Basic wages for miners are about 5,000 rand ($460) a month and AMCU wants that hiked to 12,500 rand ($1,100).
Several AMCU activists called on President Jacob Zuma and the African National Congress (ANC) officials to "stop the foolishness".
"We are paid peanuts. And the cost of living is too high," said one striker at an Amplats mine who did not wish to be named. "If they don't meet our demands, we will keep striking."
The government has offered to mediate to end the dispute that threatens to squeeze an already struggling economy.
Besides economic damage, Zuma and the ANC want to end labour unrest before general elections due in about three months.
But the government has been unable to soothe tensions in the platinum belt, where miners are angry about their lack of economic progress two decades after the end of apartheid.
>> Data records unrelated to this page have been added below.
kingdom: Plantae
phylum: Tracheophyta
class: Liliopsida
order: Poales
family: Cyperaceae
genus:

"There is no concrete government action to prevent the kind of rolling strikes that we are seeing now for eleven months of the year," labour economist Loane Sharp said. "The government has lost control of the labour movement in South Africa."
AMCU is seeking a more than doubling of the basic entry-level wage from the three producers. The companies are offering increases of 7.5-8.5 percent, well above the 5.4 percent inflation rate.
The companies were battered by wildcat strikes in 2012 rooted in a turf war between AMCU and the National Union of Mineworkers in which dozens of people were killed.
Mindful of the bloodshed and violence of the last two years, police deployed in force, especially near Lonmin's Marikana mine where 34 miners were shot dead by police 18 months ago.
It is hard to estimate the duration of the stoppage amid recent signs of divisions in AMCU's ranks.
Dissidents said this week they planned to form a rival union, accusing Mathunjwa of recklessly pursuing a damaging strike they say many miners do not want and cannot afford.
Mathunjwa dismissed reports of divisions in the ranks as attempts to "undermine AMCU".